At this time of year, we tend to reflect on the last 12 months and look ahead with “a perfect brightness of hope in anticipation of achieving things that we have failed at in the past by setting new goals. Reality is however, for most of us, within a couple of weeks; most of our New Year goals lie dashed upon the rocks of our optimism as we fall back into old patterns of behaviour that produce similar results as before.
Organisations tend to be no different to us individuals. The NHS published its “Five-Year Forward View” in April 2016 with an associated document for General Practice, and as admirable as the statement of the future is, what is key to its achievement will not be the strategic narrative by itself, but the new actions that will be taken.
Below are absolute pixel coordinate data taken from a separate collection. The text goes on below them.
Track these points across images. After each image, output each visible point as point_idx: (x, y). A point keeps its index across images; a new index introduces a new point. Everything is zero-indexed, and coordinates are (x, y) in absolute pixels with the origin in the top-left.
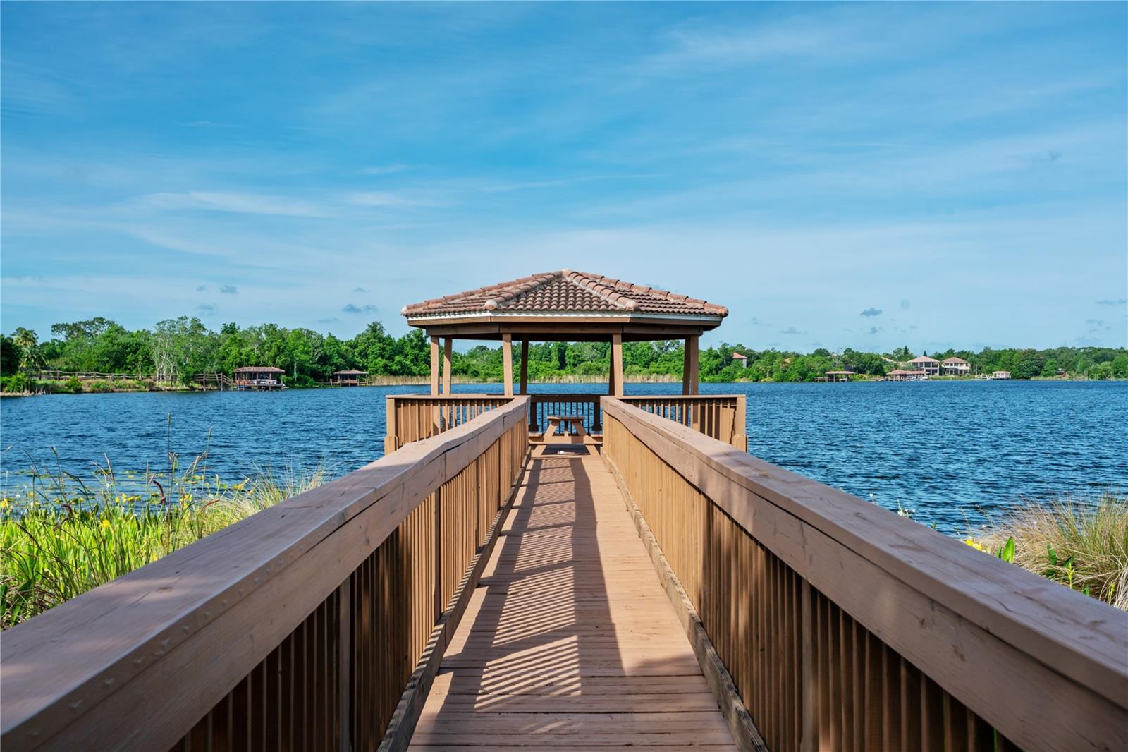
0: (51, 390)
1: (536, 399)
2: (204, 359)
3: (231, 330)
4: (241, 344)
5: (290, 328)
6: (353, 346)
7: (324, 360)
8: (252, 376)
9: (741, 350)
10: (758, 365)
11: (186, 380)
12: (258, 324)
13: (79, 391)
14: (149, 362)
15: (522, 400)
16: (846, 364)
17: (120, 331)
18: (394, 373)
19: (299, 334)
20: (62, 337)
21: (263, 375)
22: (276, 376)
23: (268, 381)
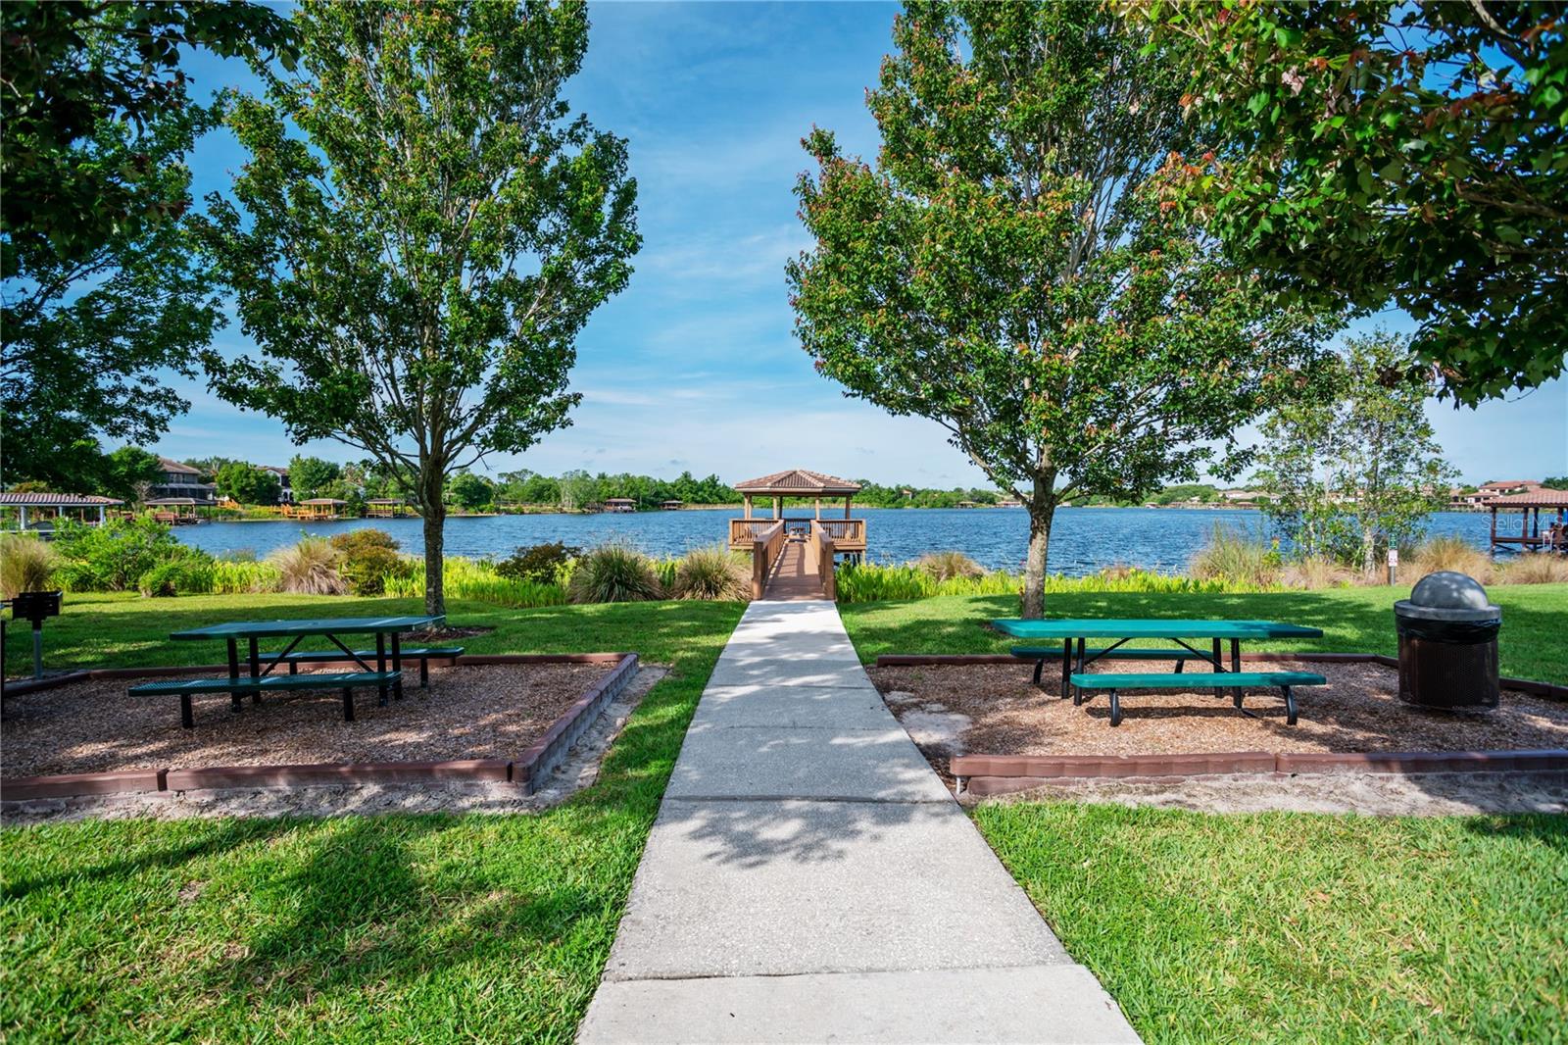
0: (508, 512)
1: (786, 520)
2: (590, 494)
3: (602, 477)
4: (609, 485)
5: (637, 476)
6: (674, 486)
7: (657, 494)
8: (617, 504)
9: (909, 488)
10: (918, 498)
11: (580, 507)
12: (618, 474)
13: (522, 513)
14: (558, 496)
15: (781, 522)
16: (972, 498)
17: (539, 477)
18: (698, 502)
19: (642, 479)
20: (504, 481)
21: (623, 504)
22: (630, 504)
23: (626, 507)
There is great merit in taking a longer-term horizon than the next 3 or 12 months. Stretching our horizon to 5 years and starting with the question: What do I want to be doing in 5 years? or what do I want my organisation to look like in 5-years?, frees us up from the stranglehold of the here and now, and moves us to a place that, at this point in time, may seem impossible to achieve. However, we should not suppress our dreams, and there are many examples of individuals and organisation that have achieved their dreams by taking such an approach – just look at the team GB Paralympians at the Rio Olympics.
By working back from the 5-year horizon and asking ourselves the questions: to achieve this 5-year vision, what will I need to do in 3 years?, 1 year?, 6 months? and 3 months?, this approach may then present a different set of actions to those that we would have decided upon if we simply planned the next 3 months and year from what we are accustomed to doing today.
By applying a set of skills that can help us to change our behaviour; such as those presented in “The 4 Disciplines of Execution” (McChesney, Covey and Huling), we can make solid progress to these new horizons. “Focusing on the Wildly Important”, “Acting on Lead [not lag] Measures”, “Keeping a Compelling Scoreboard” and “Creating a Cadence of Accountability,” provide discipline in changing behaviours that are having a significant impact on the ability of individuals and organisations to accomplish their goals and achieve their dreams.
This does not mean to say that our day-to-day will suddenly disappear overnight, because it won’t; however, if we never dare to dream, then what chance do we have of achieving those things that we truly aspire to?
So rather than taking the standard approach to your New Year resolutions; try a different approach: think further ahead, work back to today and put those disciplines in place that will truly help you change your behaviour that will improve your chances of achieving your goals. Is it time to live your dream in 2017 by acting differently today?